--- Data extracts Enclosed Below ---

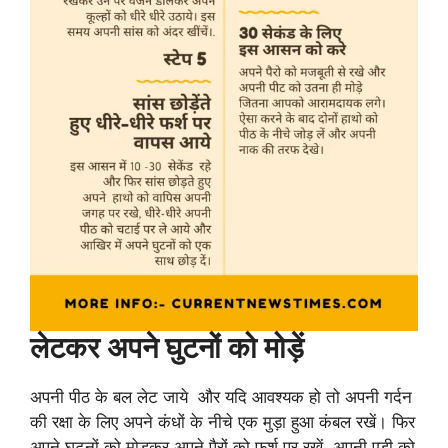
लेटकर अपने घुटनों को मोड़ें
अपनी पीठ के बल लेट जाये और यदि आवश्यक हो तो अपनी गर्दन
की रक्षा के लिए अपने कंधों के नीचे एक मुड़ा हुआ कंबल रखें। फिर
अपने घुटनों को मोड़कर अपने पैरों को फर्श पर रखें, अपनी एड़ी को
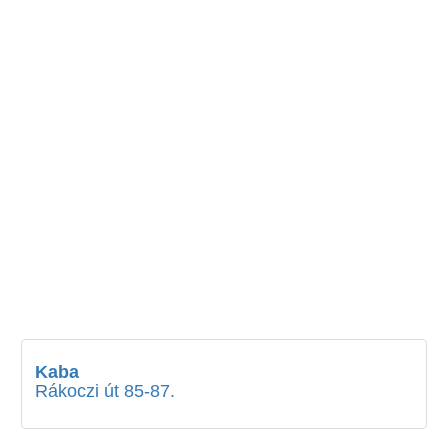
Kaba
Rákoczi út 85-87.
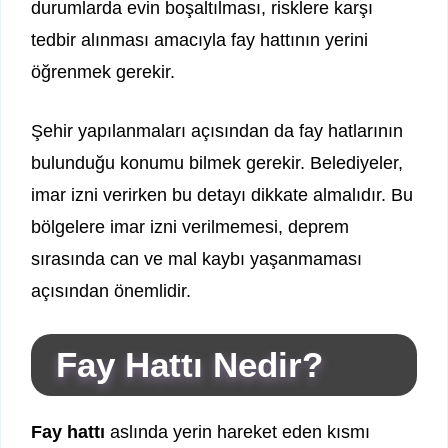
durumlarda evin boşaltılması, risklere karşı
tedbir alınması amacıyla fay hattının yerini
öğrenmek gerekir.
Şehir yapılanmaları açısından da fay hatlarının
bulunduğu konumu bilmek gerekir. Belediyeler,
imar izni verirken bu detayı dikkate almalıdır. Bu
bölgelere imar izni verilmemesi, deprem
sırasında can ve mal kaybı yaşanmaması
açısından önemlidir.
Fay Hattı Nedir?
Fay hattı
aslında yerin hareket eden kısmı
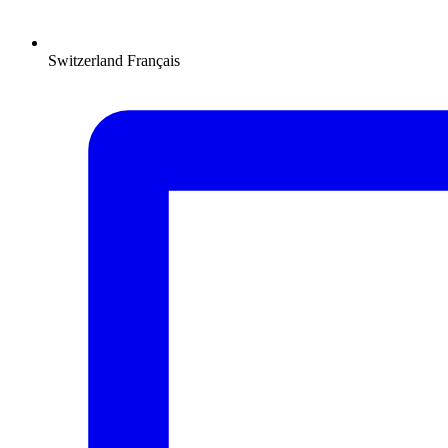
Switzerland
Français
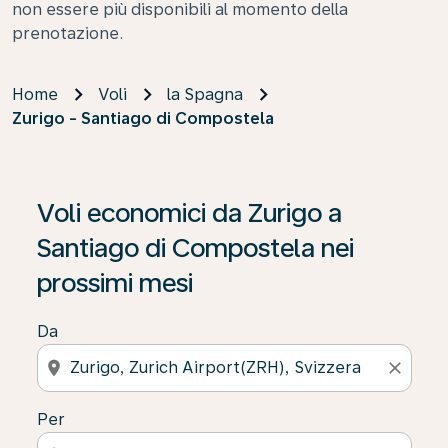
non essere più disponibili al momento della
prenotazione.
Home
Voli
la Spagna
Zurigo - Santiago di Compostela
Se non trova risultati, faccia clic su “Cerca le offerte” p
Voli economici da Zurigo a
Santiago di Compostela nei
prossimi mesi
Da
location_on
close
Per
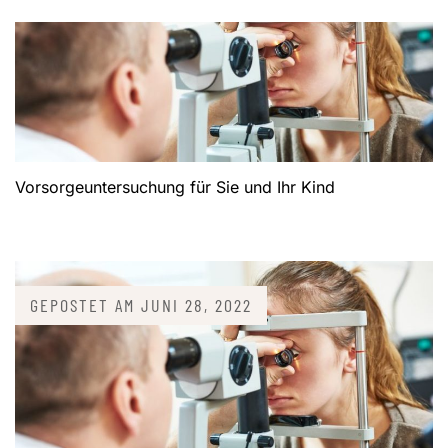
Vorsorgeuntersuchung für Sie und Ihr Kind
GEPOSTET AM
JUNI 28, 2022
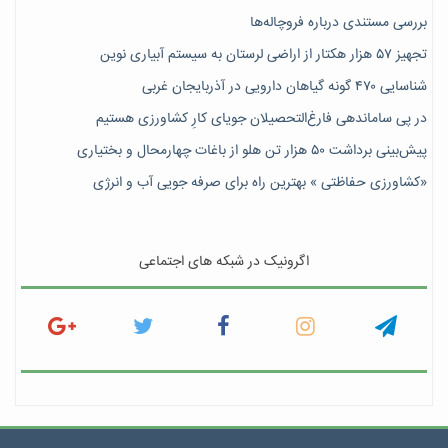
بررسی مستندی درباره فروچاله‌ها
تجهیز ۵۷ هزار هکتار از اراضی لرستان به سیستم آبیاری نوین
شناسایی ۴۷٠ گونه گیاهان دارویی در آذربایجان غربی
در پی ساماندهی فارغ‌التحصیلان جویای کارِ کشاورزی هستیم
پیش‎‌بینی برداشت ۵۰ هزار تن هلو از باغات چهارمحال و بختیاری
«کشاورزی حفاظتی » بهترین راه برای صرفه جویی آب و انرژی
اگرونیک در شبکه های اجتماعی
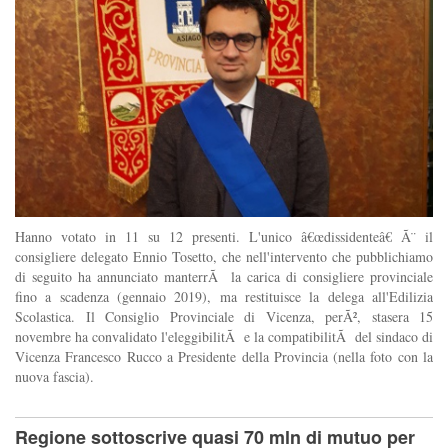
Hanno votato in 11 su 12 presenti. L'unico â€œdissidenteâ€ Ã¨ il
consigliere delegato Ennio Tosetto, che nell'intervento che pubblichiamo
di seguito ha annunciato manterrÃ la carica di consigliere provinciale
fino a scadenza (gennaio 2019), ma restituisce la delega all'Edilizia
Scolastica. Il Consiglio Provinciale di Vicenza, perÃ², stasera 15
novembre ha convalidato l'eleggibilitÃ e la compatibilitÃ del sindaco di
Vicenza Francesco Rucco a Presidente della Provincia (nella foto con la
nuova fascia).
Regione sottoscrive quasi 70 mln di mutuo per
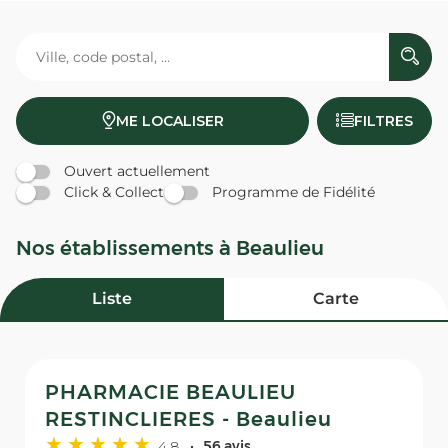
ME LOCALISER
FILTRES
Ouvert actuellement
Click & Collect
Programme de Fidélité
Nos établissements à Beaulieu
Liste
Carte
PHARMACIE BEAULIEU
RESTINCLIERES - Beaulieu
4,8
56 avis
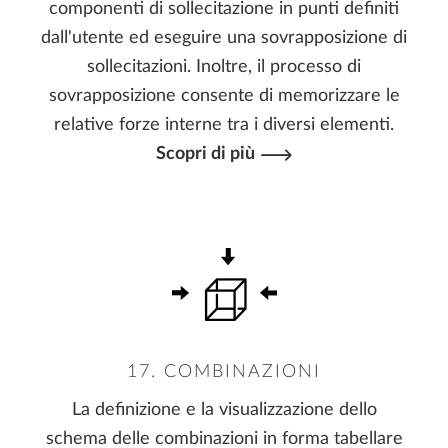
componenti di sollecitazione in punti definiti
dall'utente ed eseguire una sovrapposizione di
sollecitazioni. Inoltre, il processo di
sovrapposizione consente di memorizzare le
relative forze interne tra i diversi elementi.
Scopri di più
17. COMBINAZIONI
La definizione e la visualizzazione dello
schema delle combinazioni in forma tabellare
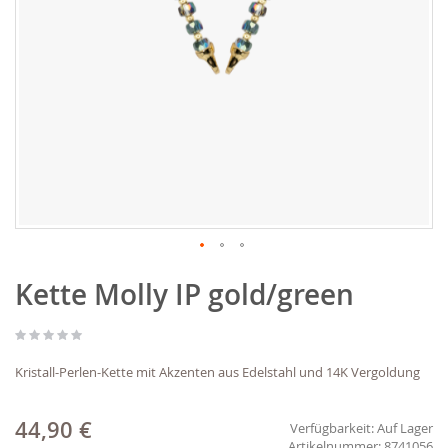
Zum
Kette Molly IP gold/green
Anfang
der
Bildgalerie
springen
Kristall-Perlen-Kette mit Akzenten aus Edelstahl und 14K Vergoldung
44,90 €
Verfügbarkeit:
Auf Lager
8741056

--- End of Enclosed Data extracts ---
--- Data extracts Enclosed Below ---

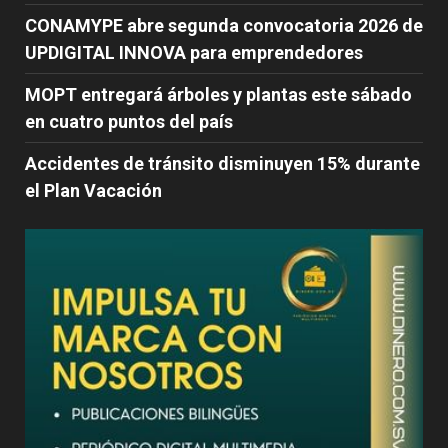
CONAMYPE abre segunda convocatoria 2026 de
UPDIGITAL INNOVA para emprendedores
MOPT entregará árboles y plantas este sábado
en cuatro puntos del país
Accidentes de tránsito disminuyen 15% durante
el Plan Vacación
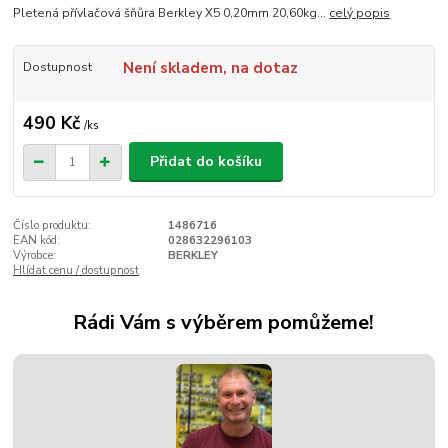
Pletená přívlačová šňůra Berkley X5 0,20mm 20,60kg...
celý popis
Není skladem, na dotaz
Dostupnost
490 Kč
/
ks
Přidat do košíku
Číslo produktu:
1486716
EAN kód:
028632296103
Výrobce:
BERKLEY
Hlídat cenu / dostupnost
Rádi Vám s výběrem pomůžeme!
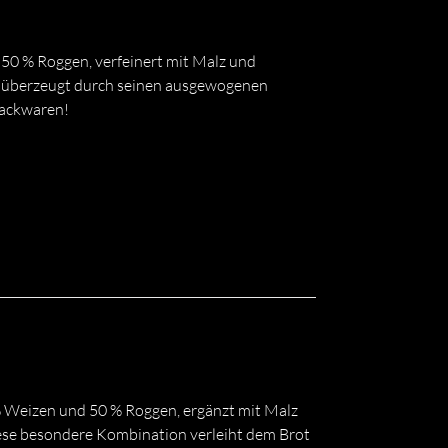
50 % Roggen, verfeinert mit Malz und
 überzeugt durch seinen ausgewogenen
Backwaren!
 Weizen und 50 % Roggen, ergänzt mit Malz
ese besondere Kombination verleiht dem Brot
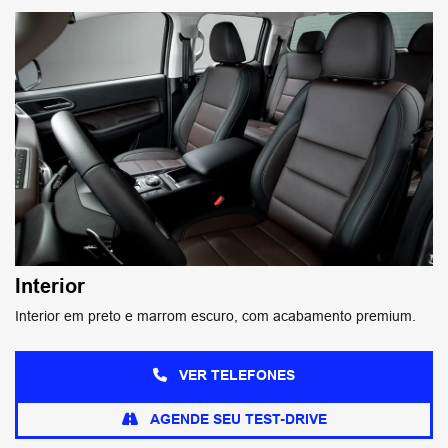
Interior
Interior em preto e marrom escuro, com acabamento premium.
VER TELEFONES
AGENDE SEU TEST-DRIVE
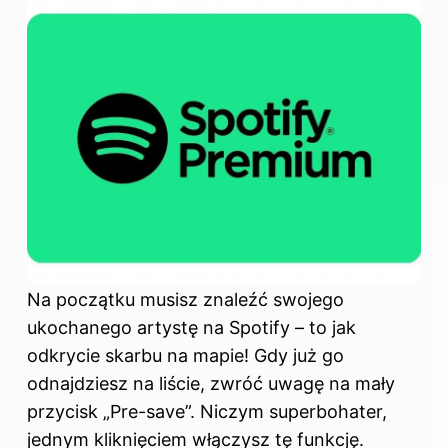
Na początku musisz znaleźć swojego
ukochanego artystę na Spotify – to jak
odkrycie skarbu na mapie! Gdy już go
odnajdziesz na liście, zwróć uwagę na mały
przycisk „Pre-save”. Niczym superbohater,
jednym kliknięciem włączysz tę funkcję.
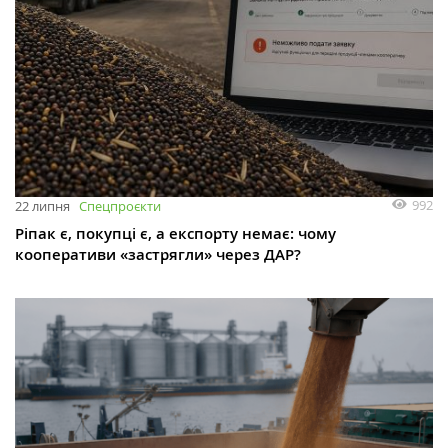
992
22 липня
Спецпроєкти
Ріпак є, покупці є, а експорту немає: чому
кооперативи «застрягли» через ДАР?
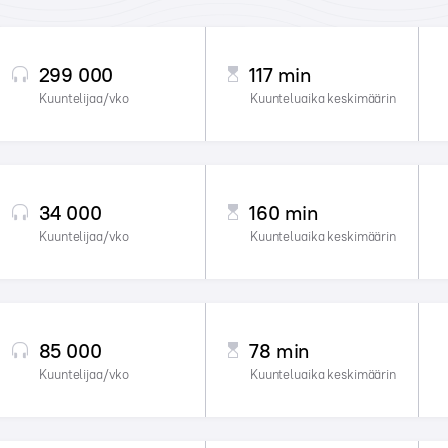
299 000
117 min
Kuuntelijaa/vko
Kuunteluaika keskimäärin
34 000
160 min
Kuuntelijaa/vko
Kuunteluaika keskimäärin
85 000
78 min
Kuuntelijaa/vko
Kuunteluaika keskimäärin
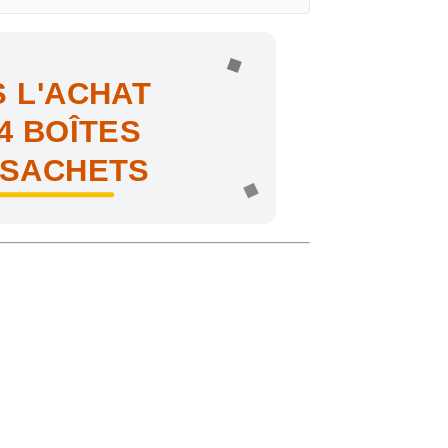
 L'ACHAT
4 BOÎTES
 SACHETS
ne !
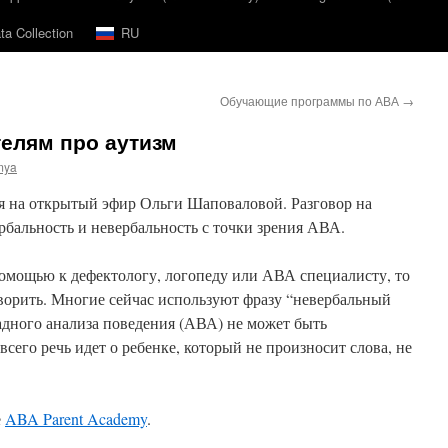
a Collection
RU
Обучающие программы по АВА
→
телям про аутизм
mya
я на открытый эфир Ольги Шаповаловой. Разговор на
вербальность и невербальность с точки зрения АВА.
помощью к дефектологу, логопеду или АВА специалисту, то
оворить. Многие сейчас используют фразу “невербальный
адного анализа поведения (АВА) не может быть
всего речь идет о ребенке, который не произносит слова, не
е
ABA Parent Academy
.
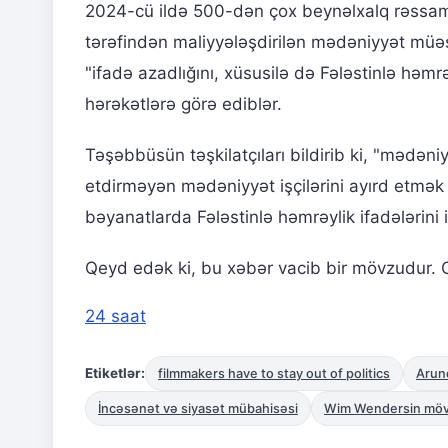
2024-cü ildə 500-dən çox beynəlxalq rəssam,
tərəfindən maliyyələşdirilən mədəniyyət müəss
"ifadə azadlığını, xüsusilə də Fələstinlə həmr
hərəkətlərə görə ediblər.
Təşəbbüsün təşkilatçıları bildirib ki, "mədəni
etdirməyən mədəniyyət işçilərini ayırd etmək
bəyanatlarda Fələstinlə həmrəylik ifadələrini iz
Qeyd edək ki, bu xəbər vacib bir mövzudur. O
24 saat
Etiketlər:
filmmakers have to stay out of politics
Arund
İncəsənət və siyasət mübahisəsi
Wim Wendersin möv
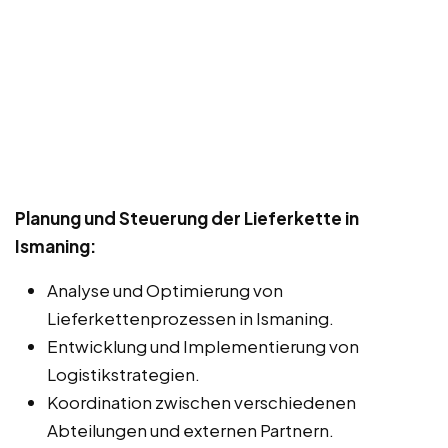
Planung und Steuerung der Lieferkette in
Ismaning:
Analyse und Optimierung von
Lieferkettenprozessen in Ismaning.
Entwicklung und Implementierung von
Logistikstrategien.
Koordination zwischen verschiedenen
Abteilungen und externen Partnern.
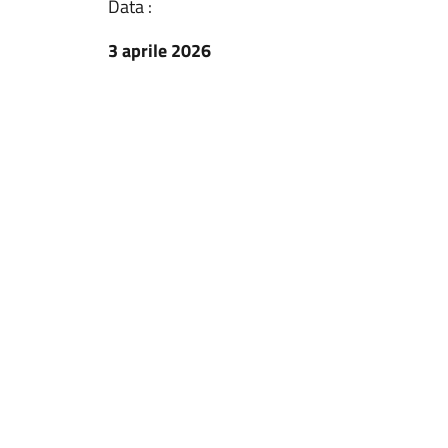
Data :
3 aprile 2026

--- End of Enclosed Data extracts ---
--- Data extracts Enclosed Below ---

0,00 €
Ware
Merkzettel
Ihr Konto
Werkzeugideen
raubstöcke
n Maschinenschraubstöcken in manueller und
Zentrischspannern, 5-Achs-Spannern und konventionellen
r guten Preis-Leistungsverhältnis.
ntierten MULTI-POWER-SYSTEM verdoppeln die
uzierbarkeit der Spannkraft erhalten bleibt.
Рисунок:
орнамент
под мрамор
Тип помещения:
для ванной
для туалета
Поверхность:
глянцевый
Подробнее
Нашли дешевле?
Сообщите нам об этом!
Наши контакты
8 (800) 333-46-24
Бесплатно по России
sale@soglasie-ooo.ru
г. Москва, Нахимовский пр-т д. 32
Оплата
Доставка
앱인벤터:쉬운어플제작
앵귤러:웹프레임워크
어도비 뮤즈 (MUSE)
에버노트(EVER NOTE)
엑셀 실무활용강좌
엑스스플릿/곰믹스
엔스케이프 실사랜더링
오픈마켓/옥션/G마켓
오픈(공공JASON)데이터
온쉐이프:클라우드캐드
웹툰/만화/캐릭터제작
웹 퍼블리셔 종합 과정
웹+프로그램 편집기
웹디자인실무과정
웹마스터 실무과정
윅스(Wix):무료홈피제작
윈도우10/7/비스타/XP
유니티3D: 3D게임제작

--- End of Enclosed Data extracts ---

Problem:
Report each line from the records above that contains the string "Ismaning", treating uppercase and lowercase letters as different.

Task response:
Ismaning:
Lieferkettenprozessen in Ismaning.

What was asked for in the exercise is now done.